A slight correction of your transformation:

<xsl:stylesheet version="1.0"
    xmlns:xsl="http://www.w3.org/1999/XSL/Transform"&gt;
    <xsl:output omit-xml-declaration="yes" indent="yes" />
    <xsl:strip-space elements="*"/>

 <xsl:template match="node()|@*" name="identity">
     <xsl:copy>
       <xsl:apply-templates select="node()|@*"/>
     </xsl:copy>
 </xsl:template>

 <xsl:template match="*[@html='true']">
  <div>
    <xsl:apply-templates/>
  </div>
 </xsl:template>

 <xsl:template match="*[@html='true']/*">
  <p><xsl:call-template name="identity"/></p>
 </xsl:template>

 <xsl:template match="*[@html='true']/text()">
  <xsl:call-template name="nl2p"/>
 </xsl:template>

 <xsl:template name="nl2p">
    <xsl:param name="input" select="."/>

    <xsl:variable name="output">
        <xsl:call-template name="newline-to-paragraph">
            <xsl:with-param name="input">
                <xsl:copy-of select="$input" />
            </xsl:with-param>
        </xsl:call-template>
    </xsl:variable>

    <xsl:copy-of select="$output" />
 </xsl:template>

 <!-- convert newline characters to <p></p> -->
 <xsl:template name="newline-to-paragraph">
    <xsl:param name="input" />

    <xsl:variable name="output">
      <xsl:variable name="vlineText"
       select="normalize-space(substring-before($input, '&#10;'))"/>
      <xsl:variable name="vtextAfter"
       select="normalize-space(substring-after($input, '&#10;'))"/>
        <xsl:choose>
            <xsl:when test="contains($input, '&#10;')">
                <xsl:if test="$vlineText">
                  <p><xsl:copy-of select="$vlineText"/></p>
                </xsl:if>
                <xsl:call-template name="newline-to-paragraph">
                 <xsl:with-param name="input" select="$vtextAfter"/>
                </xsl:call-template>
            </xsl:when>
            <xsl:otherwise>
              <xsl:if test="normalize-space($input)">
                <p><xsl:copy-of select="$input" /></p>
              </xsl:if>
            </xsl:otherwise>
        </xsl:choose>
    </xsl:variable>

    <xsl:copy-of select="$output" />
 </xsl:template>

 <xsl:template match="/*">
  <xsl:apply-templates/>
 </xsl:template>
</xsl:stylesheet>

when applied on the provided XML document:

<root>
    <mixed html="true">
        line 1

        <a href="http://google.com"&gt;line 2</a>

        <em>line 3</em>
    </mixed>
</root>

produces the wanted result:

<div>
   <p>line 1</p>
   <p>
      <a href="http://google.com"&gt;line 2</a>
   </p>
   <p>
      <em>line 3</em>
   </p>
</div>
Dimitre Novatchev
Thanks for this -- much appreciated.

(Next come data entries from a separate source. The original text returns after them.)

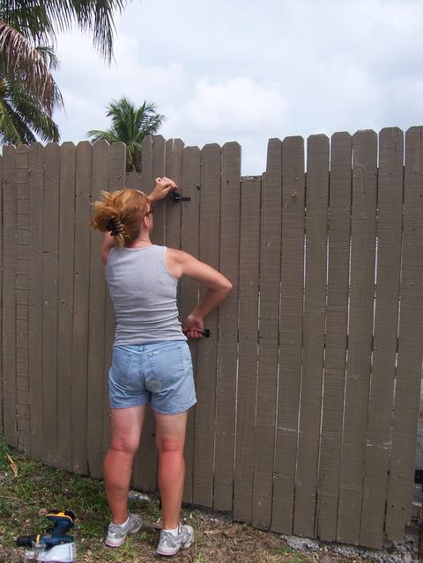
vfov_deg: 51.4
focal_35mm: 36
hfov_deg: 39.7
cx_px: 212
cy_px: 282
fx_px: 587
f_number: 4.8
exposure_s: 1/500
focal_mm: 6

I'm going to go over it this weekend and weigh it against Alejandro's solution. It's great to see the different angles of attack; I've learned a lot
Casey
Although your solution produces the result I initially requested, unfortunately my test case was not sufficient. With Alejandro's more complex example I've realized that his solution is better for my application. Thanks for your time though, seeing your solution helped greatly
Casey